Lagarde defends ECB rate hike as eurozone braces for inflation from Iran conflict
ECB President Christine Lagarde defended the first interest rate increase in nearly three years at the Sintra forum, arguing that the eurozone's improved resilience to shocks justified the move, but she cautioned that the durability of a US-Iran agreement is not guaranteed.
The June 11 decision
Lagarde pushed back against descriptions of the rate hike as a “precautionary measure,” insisting it was solidly grounded in data. She pointed out that without the increase, inflation would have stayed above the ECB’s 2% target in both 2027 and 2028. “Our rate hike was justified in all scenarios considered,” she said.
The interest rate hike was justified in all scenarios considered. It was a deliberately solid decision. And nothing observed since then has cast doubt on this assessment.
The central bank raised its key rate by 25 basis points to 2.25% on June 11, its first increase since September 2023. Lagarde framed the move as a return to basics, with the policy rate as the main instrument for stabilizing inflation, and no need for unconventional tools.
Europe’s new shock absorber
A more resilient eurozone economy now gives the ECB room to calibrate rate moves without triggering financial stress, Lagarde argued. The bloc has beefed up its institutional architecture with joint supervision and other instruments, and the economy has absorbed supply-side shocks better than in past crises.
While we are more likely to face shocks that push inflation away from target, the resilience Europe has built means their effects on our economy are more contained.
That resilience allowed the ECB to become the first major central bank to raise rates after the Iran war began, Lagarde noted. She stressed that policy can now respond with “moderate adjustments” rather than the aggressive tightening seen during the 2022–2023 inflation surge.
Iran conflict and oil volatility
The energy shock from the Middle East conflict has upended the eurozone’s hard-won disinflation.
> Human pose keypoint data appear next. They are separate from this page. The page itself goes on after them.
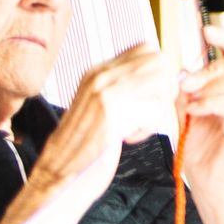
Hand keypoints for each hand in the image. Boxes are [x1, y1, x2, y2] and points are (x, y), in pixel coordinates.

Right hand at [34, 44, 179, 204]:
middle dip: (167, 87)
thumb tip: (161, 79)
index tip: (156, 96)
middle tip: (152, 112)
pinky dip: (148, 126)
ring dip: (159, 108)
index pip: (146, 49)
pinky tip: (128, 138)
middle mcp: (99, 75)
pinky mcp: (110, 111)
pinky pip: (154, 107)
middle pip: (159, 60)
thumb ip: (124, 89)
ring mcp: (103, 91)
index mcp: (97, 72)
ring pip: (162, 82)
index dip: (160, 71)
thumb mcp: (101, 107)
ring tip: (136, 128)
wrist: (56, 174)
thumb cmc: (83, 148)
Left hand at [176, 25, 223, 200]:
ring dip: (210, 84)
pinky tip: (193, 111)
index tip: (204, 31)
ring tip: (188, 96)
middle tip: (185, 80)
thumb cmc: (201, 149)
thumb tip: (180, 70)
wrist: (208, 184)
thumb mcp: (187, 111)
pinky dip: (210, 103)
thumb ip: (187, 90)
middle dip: (211, 66)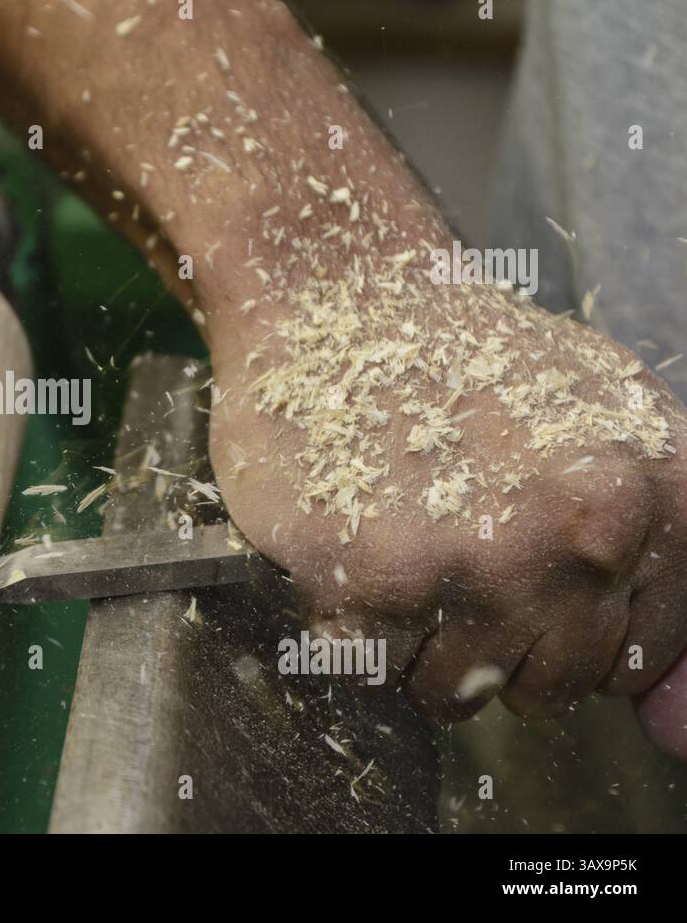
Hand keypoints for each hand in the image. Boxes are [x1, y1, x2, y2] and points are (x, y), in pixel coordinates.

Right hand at [205, 261, 686, 753]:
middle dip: (496, 647)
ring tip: (397, 551)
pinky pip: (363, 670)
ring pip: (450, 696)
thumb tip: (668, 704)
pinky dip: (348, 628)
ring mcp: (469, 565)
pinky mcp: (365, 581)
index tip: (531, 587)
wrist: (345, 297)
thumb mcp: (610, 416)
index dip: (574, 632)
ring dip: (416, 646)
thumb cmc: (467, 356)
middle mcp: (579, 541)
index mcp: (659, 499)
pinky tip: (350, 548)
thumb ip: (659, 541)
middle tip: (452, 563)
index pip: (640, 660)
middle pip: (546, 690)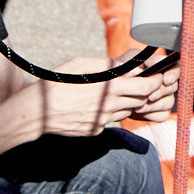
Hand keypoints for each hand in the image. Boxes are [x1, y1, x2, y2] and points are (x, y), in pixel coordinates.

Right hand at [24, 61, 175, 140]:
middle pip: (141, 101)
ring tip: (110, 92)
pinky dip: (108, 112)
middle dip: (144, 92)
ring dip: (125, 102)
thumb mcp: (81, 65)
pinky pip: (109, 120)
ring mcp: (103, 120)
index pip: (147, 87)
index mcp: (110, 87)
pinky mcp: (95, 130)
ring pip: (126, 110)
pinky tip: (93, 105)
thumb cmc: (57, 84)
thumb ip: (106, 64)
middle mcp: (110, 106)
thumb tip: (124, 65)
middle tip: (138, 84)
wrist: (37, 113)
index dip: (155, 82)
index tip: (156, 77)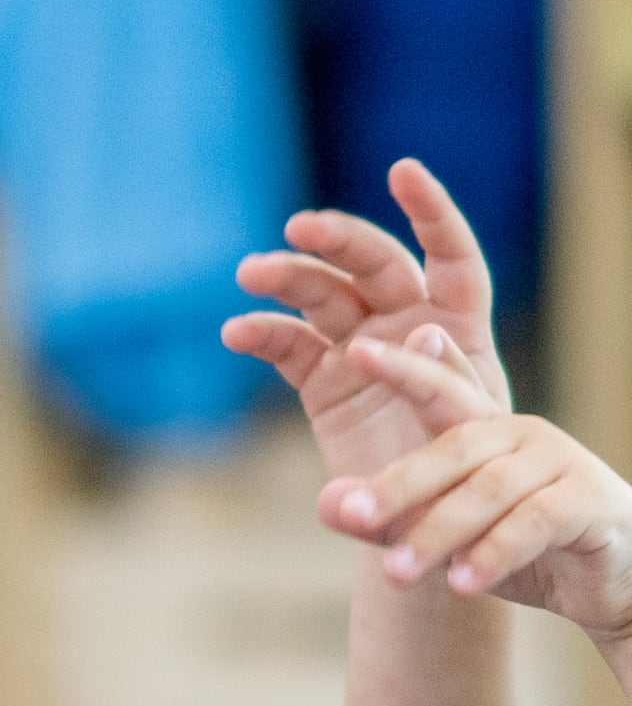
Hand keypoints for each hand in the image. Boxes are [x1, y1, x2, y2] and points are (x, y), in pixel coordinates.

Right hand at [227, 158, 508, 485]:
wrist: (418, 534)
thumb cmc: (459, 488)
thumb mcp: (468, 433)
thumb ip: (448, 381)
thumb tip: (424, 332)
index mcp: (462, 330)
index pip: (451, 258)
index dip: (431, 212)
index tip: (399, 172)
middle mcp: (411, 328)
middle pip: (376, 267)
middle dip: (338, 242)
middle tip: (298, 231)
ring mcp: (362, 352)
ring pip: (325, 297)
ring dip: (289, 280)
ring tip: (250, 273)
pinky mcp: (323, 383)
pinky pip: (290, 347)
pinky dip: (263, 335)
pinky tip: (237, 331)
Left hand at [316, 327, 631, 642]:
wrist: (600, 579)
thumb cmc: (514, 547)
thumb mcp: (441, 535)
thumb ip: (386, 519)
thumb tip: (328, 502)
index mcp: (483, 434)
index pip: (439, 392)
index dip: (403, 369)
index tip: (357, 350)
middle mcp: (522, 437)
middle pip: (454, 449)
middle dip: (401, 484)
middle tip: (354, 516)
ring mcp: (561, 463)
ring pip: (490, 490)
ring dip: (439, 532)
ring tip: (395, 574)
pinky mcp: (591, 501)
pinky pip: (537, 521)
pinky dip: (495, 552)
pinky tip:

Inflation hit 3.2% in May, well above target, and oil prices have swung wildly, breaching $120 per barrel before retreating to around $70. Lagarde warned that a diplomatic resolution is far from assured.
The durability of this agreement is not guaranteed.
She also flagged the unpredictable nature of geopolitical responses, observing that the negative impact of trade tariffs had been partly offset by a surge in defense spending, an unforeseen positive demand shock. The ECB, she said, must remain ready to act if inflationary pressures reignite.
Forecasting and data-driven policy
Lagarde credited the ECB’s investment in data and projection models for giving it confidence to move in an uncertain environment. Forecast errors had been very small since the Iran conflict erupted, she said, thanks to improvements in oil, gas, and electricity price modelling made after the 2022 inflation spike.
We can continually cross-check our forecasts against incoming data to verify whether they remain on track, so that we do not end up relying on out-of-date projections.
Financial markets price in policy moves well before official decisions, she added, which buys the ECB time to sift through data and act only after a careful assessment. This transmission mechanism is especially valuable when uncertainty is high.
The path ahead
Markets and analysts now expect two or three additional rate increases this year, which would lift the deposit rate from 2.25% to around 2.75%. Lagarde did not commit to a timetable, stressing that decisions will be taken meeting by meeting. ECB board member Isabel Schnabel recently told Die Zeit that further rate rises are needed to bring inflation back to target.
The wider outlook remains clouded. The ECB projects eurozone GDP growth of 0.8% this year, 1.2% in 2027, and 1.5% in 2028. But the persistence of high uncertainty means Lagarde’s “intermediate zone” between shocks the ECB can look through and those it must fight may become a permanent feature of policy making.